**EXERCISE DIRECTIONS:** From the line that includes "Identify the document elements. Format: label [x1, y1, x2, y2]." to the closing line of the data, please transcribe every line exactly and add nothing.

**RECORDS FOR THIS EXERCISE:**
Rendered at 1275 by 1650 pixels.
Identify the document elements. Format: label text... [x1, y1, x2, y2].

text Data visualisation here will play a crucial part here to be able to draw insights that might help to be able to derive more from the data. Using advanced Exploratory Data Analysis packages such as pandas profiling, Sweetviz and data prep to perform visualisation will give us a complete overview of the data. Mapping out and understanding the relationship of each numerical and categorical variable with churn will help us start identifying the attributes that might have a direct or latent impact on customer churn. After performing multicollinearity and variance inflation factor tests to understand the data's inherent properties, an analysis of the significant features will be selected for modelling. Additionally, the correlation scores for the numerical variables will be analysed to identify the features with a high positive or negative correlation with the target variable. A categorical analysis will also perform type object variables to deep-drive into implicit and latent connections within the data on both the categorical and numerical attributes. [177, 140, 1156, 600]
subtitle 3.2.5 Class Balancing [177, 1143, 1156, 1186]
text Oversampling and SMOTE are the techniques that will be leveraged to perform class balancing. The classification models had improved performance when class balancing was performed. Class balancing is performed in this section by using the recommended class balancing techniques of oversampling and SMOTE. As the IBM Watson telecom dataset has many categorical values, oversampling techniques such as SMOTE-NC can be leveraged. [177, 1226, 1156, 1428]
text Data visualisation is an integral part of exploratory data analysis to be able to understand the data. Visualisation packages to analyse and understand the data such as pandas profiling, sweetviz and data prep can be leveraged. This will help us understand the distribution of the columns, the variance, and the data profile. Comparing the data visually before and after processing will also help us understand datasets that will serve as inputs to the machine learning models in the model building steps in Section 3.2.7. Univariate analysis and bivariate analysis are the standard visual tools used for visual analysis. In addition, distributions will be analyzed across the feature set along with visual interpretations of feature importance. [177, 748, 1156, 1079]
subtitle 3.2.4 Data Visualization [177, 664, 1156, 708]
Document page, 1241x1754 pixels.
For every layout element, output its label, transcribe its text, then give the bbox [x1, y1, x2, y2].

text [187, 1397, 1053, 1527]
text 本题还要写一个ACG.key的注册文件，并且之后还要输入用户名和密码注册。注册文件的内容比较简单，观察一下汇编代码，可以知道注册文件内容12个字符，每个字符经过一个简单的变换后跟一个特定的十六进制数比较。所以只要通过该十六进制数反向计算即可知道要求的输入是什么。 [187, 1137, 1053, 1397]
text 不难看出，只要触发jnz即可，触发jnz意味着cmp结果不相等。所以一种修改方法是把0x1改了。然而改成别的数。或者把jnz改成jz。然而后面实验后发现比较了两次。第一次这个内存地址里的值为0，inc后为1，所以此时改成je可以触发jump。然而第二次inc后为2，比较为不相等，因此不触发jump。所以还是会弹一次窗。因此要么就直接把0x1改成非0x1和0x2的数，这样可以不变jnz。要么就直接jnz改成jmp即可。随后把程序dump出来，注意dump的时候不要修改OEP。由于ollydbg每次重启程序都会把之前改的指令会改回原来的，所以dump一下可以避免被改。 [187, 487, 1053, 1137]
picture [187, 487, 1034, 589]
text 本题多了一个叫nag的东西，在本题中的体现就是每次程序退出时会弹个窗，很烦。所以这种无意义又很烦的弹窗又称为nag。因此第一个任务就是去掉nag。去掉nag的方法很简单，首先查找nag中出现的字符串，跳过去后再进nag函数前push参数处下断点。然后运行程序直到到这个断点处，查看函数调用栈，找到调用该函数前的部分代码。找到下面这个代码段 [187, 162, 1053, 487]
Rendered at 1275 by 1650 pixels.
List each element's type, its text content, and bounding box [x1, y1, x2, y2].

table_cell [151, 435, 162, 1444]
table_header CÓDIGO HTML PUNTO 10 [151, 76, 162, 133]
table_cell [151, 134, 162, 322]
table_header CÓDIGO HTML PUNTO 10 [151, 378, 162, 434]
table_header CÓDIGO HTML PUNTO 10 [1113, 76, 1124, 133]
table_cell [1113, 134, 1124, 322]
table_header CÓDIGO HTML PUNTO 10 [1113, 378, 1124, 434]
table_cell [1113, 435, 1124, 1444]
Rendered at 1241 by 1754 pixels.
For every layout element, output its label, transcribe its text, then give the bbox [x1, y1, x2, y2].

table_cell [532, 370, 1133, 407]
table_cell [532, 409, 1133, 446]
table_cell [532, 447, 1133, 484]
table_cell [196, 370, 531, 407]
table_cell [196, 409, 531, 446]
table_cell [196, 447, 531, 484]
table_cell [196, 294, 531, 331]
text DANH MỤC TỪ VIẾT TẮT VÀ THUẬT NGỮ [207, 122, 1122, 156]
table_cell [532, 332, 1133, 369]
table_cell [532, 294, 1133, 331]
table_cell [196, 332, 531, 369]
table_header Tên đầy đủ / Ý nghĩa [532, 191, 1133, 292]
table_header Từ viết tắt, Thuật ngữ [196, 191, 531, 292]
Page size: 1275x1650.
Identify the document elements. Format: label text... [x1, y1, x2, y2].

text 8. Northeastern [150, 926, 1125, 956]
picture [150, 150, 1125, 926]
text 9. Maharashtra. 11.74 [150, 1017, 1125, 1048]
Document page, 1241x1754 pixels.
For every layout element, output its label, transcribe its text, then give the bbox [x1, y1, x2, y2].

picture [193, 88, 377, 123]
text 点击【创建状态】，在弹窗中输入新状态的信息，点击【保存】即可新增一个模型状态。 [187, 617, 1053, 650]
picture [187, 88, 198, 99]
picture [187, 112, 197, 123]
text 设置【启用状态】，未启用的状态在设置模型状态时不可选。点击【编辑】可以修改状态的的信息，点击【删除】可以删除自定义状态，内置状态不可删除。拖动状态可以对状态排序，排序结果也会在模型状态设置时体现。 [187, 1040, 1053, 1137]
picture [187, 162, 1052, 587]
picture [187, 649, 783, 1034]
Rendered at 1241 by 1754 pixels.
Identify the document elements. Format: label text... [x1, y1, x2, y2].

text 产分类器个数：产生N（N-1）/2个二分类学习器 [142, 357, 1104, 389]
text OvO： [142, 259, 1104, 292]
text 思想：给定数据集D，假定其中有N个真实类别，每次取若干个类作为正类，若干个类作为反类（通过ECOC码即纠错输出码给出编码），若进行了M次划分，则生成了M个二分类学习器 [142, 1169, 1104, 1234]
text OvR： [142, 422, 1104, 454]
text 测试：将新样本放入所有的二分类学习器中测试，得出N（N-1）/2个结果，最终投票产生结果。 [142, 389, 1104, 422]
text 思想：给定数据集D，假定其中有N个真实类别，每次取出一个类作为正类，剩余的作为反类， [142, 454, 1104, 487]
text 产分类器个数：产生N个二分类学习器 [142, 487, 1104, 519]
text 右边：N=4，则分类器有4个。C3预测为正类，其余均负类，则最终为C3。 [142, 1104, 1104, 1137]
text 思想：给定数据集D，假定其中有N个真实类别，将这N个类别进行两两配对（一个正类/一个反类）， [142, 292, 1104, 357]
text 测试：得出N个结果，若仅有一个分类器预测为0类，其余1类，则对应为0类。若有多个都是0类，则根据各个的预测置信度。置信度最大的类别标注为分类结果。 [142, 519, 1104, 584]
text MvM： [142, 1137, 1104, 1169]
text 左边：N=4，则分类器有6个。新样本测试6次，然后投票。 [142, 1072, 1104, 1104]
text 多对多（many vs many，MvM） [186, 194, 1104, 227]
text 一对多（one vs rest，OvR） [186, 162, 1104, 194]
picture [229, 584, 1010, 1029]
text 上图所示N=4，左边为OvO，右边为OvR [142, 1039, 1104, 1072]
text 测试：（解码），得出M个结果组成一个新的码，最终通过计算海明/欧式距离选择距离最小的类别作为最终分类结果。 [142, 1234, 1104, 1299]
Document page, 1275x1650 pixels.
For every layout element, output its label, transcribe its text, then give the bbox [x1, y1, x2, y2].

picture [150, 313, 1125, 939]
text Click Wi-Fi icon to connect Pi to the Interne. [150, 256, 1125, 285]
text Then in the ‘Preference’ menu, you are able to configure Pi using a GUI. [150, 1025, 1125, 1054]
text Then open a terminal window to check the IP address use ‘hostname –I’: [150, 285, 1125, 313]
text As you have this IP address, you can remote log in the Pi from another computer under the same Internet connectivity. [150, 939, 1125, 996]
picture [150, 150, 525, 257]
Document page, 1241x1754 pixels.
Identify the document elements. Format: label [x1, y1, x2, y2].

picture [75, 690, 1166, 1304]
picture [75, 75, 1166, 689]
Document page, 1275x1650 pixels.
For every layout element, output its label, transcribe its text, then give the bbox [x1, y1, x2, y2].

**RESPONSE:**
Identify the document elements. Format: label [x1, y1, x2, y2].

picture [75, 690, 1166, 1304]
picture [75, 75, 1166, 689]
Document page, 1275x1650 pixels.
For every layout element, output its label, transcribe its text, then give the bbox [x1, y1, x2, y2].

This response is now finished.